When the boomers leave public school shops, we need to take action now to capture the vast wealth of information and know-how these teachers are hard pressed to pass on for lack of administative support, and teacher training programs suitable for shop teachers to take their places.
It's a tough problem from any angle, but today I struck me that a good starting place for developing these shops is not at first building student demand, finding administrative support, or training teachers properly. It struck me that even if the perfect storm of all of these came together, the state of most public school shops is less that state of the art. In a lot of cases they are pretty dangerous places, with tons of old, out of tune, tools and machines. But it's nothing that can't be fixed and maintained.
I was not one of the millions who watched Obamas state of the union last night, but I did readthe state of the union soon afterwards. It was inspiring, but some of the policy insight was depressingly conventional. Instead of bitching, I'll offer some of my thoughts on redeveloping our nation. I like to focuss on my local situation, and how I can make the deepest impact, while remaining local and small. as I develop my business ideas and aspirations, I keep this in mind.
When redeveloping a house, a new community focus must be kept in mind. Development for walking to services and work. Development for inter-generational living. development with passive solar planning. development for education to mix with community surrounding school campuses. develop a new systems relationship between education and industry. development for locally sourced and built goods/fixing services. Development for terrestrial wireless gateway technology in the building system of each redeveloped structure.
This last one is something I want to focus on explaining a little more. It has been hiding out in the recesses of my brain for a while and it needs some attention.
Trying to get some TPA work done and it just keeps getting worse. The 3rd and 4th case study are about special needs students, adaptation, and modification.
What's messed up is that if I were to submit these with out having someone edit and review them, there is pretty much no chance I would ever pass these things.
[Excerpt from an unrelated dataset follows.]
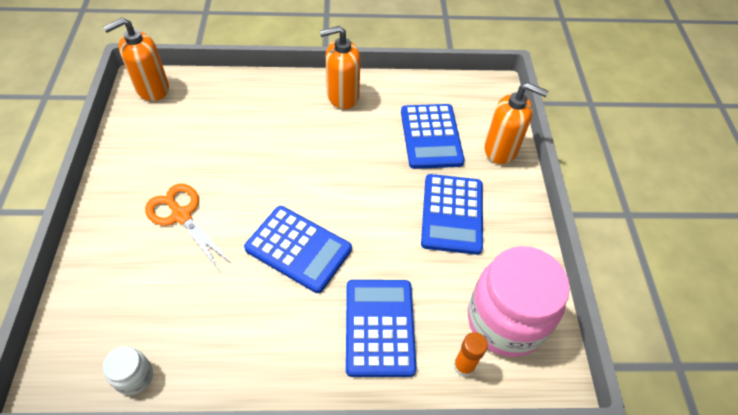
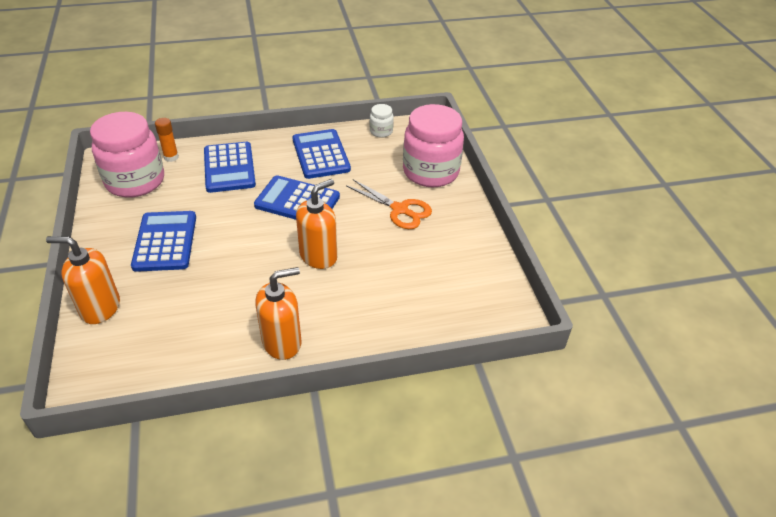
camera: 170 degrees right, 10 degrees down
orange soap dispenser [103,18,169,101] -> orange soap dispenser moved to [296,179,337,269]
blue calculator [401,104,465,169] -> blue calculator moved to [292,129,351,179]
none -> pink jar [403,104,464,187]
This is the worst area for me. I'm not a stellar writter to begin with, then I have to regurgitate textbook information, which is not exactly me forte either. I'm beginning to wonder if there is a modification for teacher-candidates(basically students) who have "learning disabilities", because I'm horribly disabled for these damn things.
Why isn't the teacher credentialing process rooted in the classroom. I can teach students how to build things and use machines. I would need some coaching to learn how to deal with all of the special needs in the classroom. This is a shining example where the teacher training methods need some help.